Читать книгу Endgame. Początek - James Frey - Страница 6
MARCUS
ОглавлениеKiedy Marcus był dzieckiem, nazywano go Małpą.
Miał to być komplement i tak też Marcus swoje przezwisko odbierał.
Jako czterolatek wdrapał się po trzydziestometrowej ścianie, a strach nawet nie zajrzał mu w oczy. Żaden inny dzieciak z jego poziomu nie dostał się do dzwonka na szczycie. Od tamtej pory Marcus starał się wspinać wyżej niż pozostali, zawsze musiał być pierwszy u celu, gdzie czekał na resztę z aroganckim uśmieszkiem i słowami: „Co tak długo?”.
Potrafił wleźć wszędzie. Na drzewa, góry, aktywne wulkany, nachylone pod kątem dziewięćdziesięciu stopni granitowe zbocza i gładkie ściany tokijskich wieżowców.
Kreteńskie łańcuchy górskie były jego placem zabaw. Wdrapał się na wszystkie Siedem Szczytów – najwyższe wierzchołki na każdym z kontynentów – łącznie z antarktycznym Masywem Vinsona, odbywając uprzednio spacer przez Biegun Południowy. Nielegalnie i bez żadnych lin czy uprzęży pomknął osiemset metrów w górę po dubajskim Burdż Chalifa i skoczył ze spadochronem ze srebrzystego czubka.

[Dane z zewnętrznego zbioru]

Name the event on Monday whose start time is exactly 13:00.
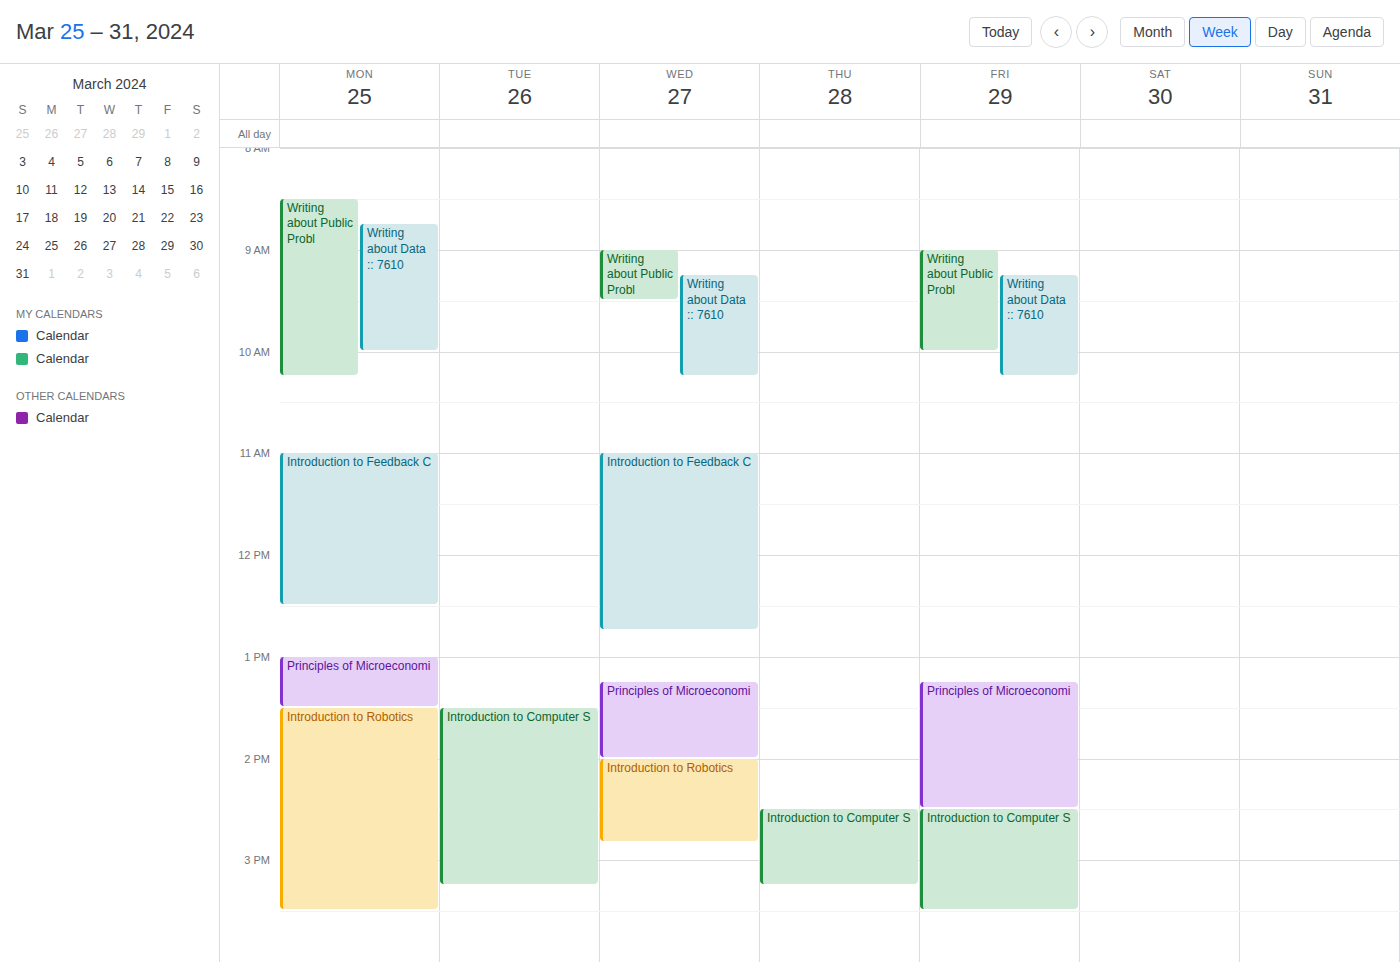
"Principles of Microeconomi"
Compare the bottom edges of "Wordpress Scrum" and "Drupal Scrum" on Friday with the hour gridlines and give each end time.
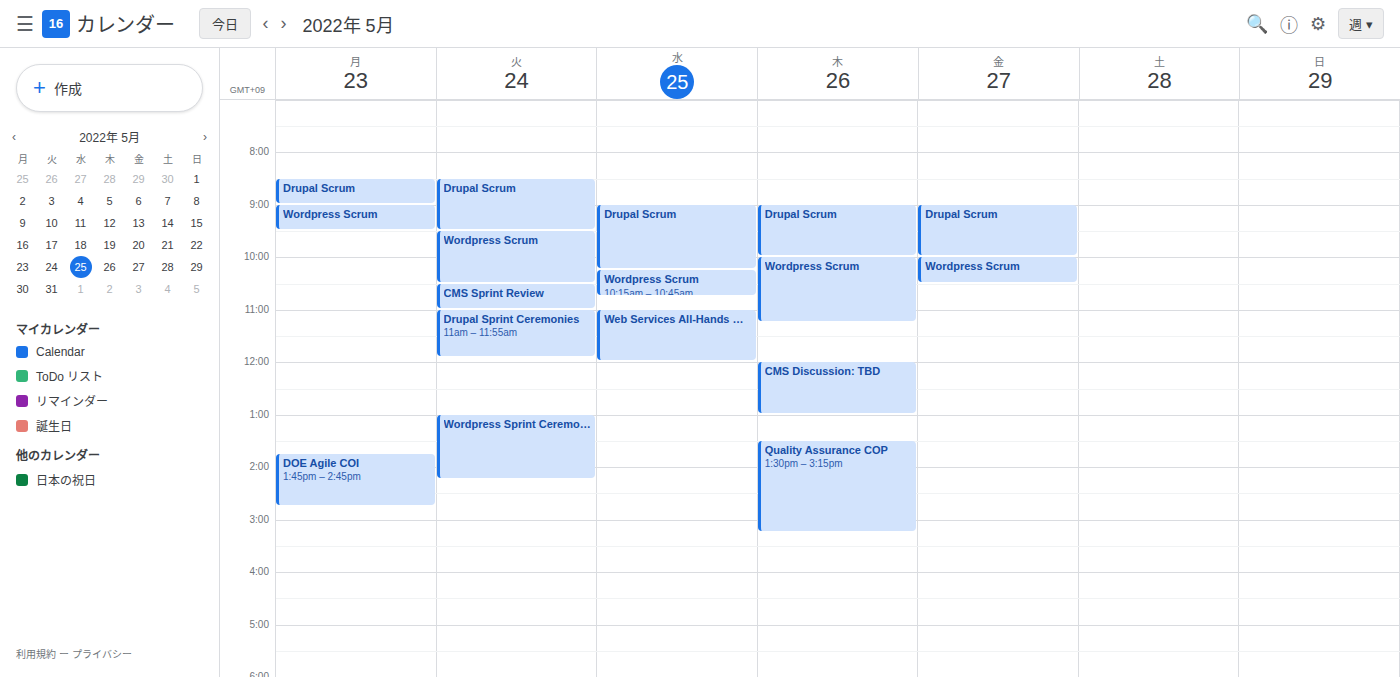
"Wordpress Scrum": 10:30, halfway between the 10:00 and 11:00 lines. "Drupal Scrum": 10:00, exactly on the 10:00 line.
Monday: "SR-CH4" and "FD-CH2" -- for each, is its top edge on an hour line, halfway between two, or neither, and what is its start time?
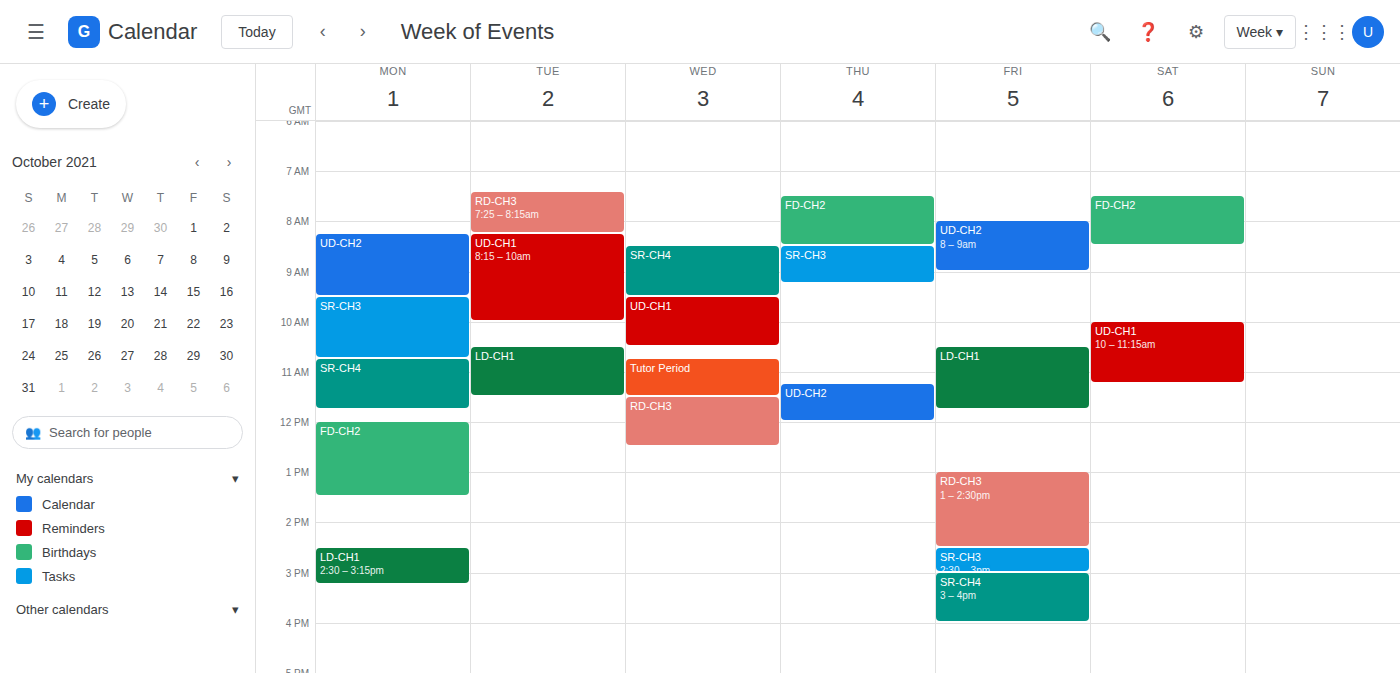
"SR-CH4": 10:45 AM, neither: three quarters of the way from the 10 AM line to the 11 AM line. "FD-CH2": 12:00 PM, exactly on the 12 PM line.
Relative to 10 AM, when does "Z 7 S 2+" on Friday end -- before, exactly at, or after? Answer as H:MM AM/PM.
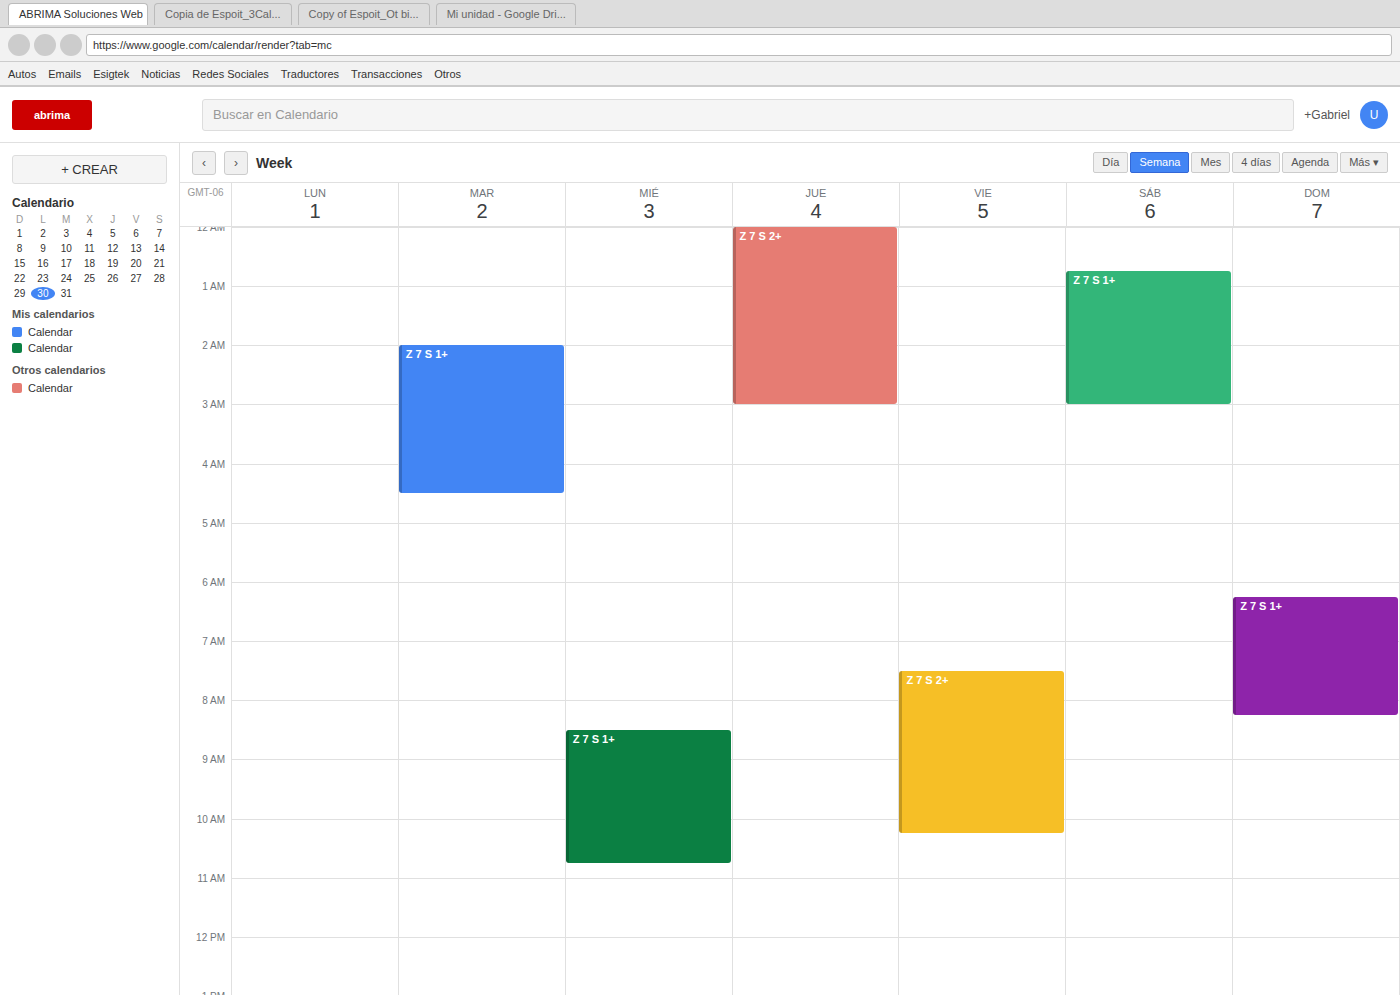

Jest najmłodszym alpinistą, który zdobył Everest (choć świat nie mógł się o tym dowiedzieć).
Jeśli ktoś skonstruowałby drabinę sięgającą aż do samego Księżyca, Marcus nie zastanawiałby się długo, czy z niej skorzystać.
Istnieje mnóstwo powodów, dla których kocha wspinaczkę. To doskonała fuzja umysłu i materii, idealny sposób na skanalizowanie frenetycznej energii niepozwalającej mu usiedzieć w miejscu. Wymaga umiejętności absolutnego skupienia, brutalnej siły i niezachwianej pewności siebie, które Marcus – człowiek oddychający pełną piersią dopiero na wysokości tysiąca metrów – wyssał z mlekiem matki.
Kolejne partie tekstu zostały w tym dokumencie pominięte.